Forum Discussion
Solved
Windows AD account password expired but user can still send/receive email and use Teams
Hi.
I recently discovered that some users with expired AD passwords are still working as if nothing has changed, which caught me by surprise. All the users affected do not use the VPN on a regular basis, or sign into Office 365. They all use desktop office for their email (Outlook) and chats (Teams). We are all still working from home.
It appears as if a user is only challenged to update their expired password once they physically authenticate against the domain controller(s). But what if they never do? This means a user with an expired password will continue to send/receive emails and send chats in Teams regardless of when their password expired, unless they perform some form of "logon".
I ran a PowerShell script to elucidate more and found that we have dozens of users in this boat. Some users have passwords that expired YEARS ago!

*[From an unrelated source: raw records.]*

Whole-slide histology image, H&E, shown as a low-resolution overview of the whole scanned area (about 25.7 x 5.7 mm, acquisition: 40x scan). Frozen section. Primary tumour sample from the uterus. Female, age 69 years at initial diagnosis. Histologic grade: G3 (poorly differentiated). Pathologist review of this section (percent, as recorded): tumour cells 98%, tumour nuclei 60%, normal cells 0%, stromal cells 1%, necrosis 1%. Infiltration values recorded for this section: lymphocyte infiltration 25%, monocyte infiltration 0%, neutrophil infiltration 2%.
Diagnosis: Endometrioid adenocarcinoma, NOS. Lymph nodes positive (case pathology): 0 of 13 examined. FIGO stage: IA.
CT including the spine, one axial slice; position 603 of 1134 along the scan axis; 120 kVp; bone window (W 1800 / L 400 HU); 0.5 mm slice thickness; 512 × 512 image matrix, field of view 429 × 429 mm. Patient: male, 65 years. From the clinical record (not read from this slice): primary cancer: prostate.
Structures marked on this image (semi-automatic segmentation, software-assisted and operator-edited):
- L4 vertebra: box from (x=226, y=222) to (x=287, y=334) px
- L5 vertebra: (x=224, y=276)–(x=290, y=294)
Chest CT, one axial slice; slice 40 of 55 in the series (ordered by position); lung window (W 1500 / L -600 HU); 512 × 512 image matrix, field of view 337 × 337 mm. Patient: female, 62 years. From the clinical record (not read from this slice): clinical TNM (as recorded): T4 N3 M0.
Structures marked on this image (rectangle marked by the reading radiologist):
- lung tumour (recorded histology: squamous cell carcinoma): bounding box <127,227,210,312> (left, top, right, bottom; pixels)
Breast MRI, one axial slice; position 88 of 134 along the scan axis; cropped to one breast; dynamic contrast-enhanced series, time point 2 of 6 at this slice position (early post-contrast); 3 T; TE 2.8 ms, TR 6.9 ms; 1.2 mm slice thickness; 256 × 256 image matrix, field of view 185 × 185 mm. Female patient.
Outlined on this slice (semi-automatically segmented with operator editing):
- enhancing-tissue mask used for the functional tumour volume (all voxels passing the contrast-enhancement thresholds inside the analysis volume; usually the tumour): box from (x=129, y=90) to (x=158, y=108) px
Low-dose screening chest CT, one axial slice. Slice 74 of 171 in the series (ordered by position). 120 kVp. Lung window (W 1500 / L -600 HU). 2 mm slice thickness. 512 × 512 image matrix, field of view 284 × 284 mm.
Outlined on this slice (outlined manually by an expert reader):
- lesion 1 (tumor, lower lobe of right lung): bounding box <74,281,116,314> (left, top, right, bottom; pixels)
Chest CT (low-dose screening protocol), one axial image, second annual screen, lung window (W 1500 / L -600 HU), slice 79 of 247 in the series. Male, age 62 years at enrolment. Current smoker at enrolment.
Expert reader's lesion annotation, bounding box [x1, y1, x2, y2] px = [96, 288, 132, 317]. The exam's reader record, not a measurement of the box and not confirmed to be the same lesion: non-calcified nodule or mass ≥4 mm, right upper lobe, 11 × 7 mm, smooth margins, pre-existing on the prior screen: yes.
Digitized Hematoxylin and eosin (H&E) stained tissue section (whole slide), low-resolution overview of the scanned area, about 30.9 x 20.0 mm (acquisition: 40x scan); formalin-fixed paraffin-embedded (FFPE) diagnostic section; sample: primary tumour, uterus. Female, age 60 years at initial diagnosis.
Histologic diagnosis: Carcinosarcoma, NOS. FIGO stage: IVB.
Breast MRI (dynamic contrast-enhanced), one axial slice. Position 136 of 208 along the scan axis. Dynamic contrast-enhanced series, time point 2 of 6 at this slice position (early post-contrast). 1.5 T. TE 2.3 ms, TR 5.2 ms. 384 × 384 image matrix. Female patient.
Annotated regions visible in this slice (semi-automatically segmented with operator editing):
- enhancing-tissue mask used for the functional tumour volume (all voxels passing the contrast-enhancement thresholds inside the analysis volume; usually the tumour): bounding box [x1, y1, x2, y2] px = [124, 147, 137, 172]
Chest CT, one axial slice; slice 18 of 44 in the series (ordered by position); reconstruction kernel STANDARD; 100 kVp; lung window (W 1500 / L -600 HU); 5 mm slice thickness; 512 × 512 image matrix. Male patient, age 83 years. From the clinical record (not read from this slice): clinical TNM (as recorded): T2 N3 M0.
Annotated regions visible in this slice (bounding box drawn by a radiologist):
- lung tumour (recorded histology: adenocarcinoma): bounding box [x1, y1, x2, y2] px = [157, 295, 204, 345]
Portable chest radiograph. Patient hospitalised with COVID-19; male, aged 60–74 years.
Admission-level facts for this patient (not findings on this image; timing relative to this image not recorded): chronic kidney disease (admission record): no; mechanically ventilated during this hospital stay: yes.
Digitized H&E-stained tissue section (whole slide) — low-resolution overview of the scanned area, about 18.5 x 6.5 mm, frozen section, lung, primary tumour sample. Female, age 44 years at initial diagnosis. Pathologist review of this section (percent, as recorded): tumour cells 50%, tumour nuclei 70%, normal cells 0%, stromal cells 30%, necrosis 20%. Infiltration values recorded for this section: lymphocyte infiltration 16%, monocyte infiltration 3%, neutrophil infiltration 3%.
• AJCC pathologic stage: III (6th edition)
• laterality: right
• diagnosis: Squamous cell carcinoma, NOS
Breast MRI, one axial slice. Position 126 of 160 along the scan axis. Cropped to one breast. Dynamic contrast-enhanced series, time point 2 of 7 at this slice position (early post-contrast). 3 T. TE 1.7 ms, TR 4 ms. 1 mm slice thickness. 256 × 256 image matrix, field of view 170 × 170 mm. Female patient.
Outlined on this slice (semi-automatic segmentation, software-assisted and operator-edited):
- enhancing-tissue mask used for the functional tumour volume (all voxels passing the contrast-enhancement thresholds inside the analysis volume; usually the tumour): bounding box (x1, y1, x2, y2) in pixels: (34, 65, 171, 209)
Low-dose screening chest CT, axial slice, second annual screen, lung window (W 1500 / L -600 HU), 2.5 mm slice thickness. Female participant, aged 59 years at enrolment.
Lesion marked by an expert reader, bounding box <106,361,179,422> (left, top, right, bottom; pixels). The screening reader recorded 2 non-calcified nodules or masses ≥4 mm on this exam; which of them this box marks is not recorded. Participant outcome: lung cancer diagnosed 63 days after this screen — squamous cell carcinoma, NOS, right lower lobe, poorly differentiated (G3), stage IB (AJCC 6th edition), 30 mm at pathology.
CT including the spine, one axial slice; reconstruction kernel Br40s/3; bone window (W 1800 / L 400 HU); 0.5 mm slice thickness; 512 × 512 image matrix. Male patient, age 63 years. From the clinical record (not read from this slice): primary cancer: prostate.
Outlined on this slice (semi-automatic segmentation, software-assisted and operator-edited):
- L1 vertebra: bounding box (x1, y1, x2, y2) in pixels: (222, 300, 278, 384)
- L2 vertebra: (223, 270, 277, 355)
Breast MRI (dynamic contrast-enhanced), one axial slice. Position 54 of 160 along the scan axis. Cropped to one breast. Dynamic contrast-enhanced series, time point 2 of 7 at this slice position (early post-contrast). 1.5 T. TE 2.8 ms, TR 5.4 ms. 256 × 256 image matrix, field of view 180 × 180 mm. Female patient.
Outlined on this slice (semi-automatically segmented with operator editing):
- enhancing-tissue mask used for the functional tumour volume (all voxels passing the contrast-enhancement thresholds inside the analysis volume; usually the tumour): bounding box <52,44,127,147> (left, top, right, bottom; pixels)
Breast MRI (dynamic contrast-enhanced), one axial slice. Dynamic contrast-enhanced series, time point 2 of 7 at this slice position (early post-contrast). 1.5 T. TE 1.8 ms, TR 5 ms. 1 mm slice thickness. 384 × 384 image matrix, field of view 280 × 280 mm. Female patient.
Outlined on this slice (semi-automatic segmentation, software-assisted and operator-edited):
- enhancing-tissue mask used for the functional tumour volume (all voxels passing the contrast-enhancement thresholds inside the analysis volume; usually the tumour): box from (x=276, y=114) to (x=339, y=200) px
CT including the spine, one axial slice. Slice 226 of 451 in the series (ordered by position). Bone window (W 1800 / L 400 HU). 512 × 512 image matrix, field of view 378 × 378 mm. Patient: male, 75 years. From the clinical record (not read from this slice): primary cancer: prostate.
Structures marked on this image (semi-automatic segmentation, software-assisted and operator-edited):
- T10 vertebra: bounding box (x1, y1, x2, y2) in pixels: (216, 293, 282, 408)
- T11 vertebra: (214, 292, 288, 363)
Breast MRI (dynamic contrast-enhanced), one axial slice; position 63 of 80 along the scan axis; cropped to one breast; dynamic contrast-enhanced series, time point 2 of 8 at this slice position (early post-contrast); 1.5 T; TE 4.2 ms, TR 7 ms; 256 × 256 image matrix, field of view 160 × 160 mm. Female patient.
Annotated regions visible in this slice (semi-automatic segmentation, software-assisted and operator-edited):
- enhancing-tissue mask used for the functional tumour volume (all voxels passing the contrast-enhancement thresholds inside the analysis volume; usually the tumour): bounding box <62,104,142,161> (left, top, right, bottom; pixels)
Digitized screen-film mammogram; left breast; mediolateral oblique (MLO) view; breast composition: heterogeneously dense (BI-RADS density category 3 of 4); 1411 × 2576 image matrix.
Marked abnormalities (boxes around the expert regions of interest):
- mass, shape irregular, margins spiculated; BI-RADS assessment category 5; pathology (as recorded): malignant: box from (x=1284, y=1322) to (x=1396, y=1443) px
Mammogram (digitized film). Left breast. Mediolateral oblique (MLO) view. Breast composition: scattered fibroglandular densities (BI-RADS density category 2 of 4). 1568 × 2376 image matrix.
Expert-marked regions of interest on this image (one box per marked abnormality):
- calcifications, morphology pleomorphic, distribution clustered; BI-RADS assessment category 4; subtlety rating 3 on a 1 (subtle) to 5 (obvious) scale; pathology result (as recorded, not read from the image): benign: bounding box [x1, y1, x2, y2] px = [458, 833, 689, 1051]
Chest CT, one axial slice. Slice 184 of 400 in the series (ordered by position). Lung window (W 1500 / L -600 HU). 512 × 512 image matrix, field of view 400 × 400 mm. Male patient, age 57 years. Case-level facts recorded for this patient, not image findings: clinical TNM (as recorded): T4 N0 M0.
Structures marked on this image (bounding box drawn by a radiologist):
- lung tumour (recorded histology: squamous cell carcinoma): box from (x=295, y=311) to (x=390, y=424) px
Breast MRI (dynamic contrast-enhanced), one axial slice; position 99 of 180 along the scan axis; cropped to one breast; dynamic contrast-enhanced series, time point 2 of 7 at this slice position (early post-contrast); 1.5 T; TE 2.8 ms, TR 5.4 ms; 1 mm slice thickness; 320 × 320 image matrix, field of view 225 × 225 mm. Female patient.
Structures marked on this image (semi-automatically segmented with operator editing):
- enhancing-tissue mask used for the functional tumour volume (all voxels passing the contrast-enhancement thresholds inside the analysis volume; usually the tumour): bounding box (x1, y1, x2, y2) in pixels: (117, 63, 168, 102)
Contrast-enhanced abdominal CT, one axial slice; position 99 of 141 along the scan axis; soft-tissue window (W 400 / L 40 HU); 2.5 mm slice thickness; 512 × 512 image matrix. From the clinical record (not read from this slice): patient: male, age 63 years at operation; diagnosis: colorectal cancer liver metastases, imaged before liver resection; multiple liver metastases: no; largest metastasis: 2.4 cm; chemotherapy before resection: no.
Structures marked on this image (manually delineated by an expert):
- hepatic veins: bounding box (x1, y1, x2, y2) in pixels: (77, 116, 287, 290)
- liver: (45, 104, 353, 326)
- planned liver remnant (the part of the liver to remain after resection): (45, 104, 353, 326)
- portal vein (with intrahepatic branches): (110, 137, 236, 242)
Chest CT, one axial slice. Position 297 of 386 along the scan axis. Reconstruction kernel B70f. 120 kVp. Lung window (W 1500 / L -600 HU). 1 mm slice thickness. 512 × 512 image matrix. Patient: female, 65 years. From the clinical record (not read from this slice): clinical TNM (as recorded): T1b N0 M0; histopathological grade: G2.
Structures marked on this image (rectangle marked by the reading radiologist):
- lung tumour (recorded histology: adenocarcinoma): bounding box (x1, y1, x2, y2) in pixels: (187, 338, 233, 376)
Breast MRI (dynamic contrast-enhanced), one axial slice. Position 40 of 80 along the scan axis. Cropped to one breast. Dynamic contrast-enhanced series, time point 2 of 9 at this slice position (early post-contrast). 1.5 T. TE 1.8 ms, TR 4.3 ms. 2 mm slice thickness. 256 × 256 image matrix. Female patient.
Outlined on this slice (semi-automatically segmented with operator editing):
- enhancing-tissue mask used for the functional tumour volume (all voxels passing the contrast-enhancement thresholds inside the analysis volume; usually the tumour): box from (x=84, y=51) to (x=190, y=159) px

Is this by design? In that the password expiration attribute is pointless until said account actively connects or authenticates to the domain? Why is the "expiration" attribute not part of the user SID? I'm baffled.
We have on premise domain controllers which syncs out to Office 365 via ADSync and this is syncing fine with no errors, including password sync.
Any help appreciated.
- Hello Fnanfne
Please have a look at the article below
https://docs.microsoft.com/en-us/azure/active-directory/hybrid/how-to-connect-password-hash-synchronization#enforcecloudpasswordpolicyforpasswordsyncedusers
https://docs.microsoft.com/en-us/answers/questions/721416/password-expiration-with-aad-connect-password-hash.html
https://techcommunity.microsoft.com/t5/office-365/password-expiration-with-aad-connect-password-hash-sync/m-p/329248
Cheers
- Hello Fnanfne
Please have a look at the article below
https://docs.microsoft.com/en-us/azure/active-directory/hybrid/how-to-connect-password-hash-synchronization#enforcecloudpasswordpolicyforpasswordsyncedusers
https://docs.microsoft.com/en-us/answers/questions/721416/password-expiration-with-aad-connect-password-hash.html
https://techcommunity.microsoft.com/t5/office-365/password-expiration-with-aad-connect-password-hash-sync/m-p/329248
CheersEmekaNgene Thank you! This is the exact information I needed, appreciated!
"If a user is in the scope of password hash synchronization, by default the cloud account password is set to Never Expire."
So this is indeed by design but it makes no sense to me, why make this the default behaviour? I see no rationale being given. It's almost like having a car with no engine, like what is the point? I'm upset with myself for assuming the contrary but happy to now be in the know, thanks again.
I did see the Note reading "The Set-MsolPasswordPolicy PowerShell command will not work on federated domains." so that will be my next hurdle to jump over before attempting to change this horrid default setting.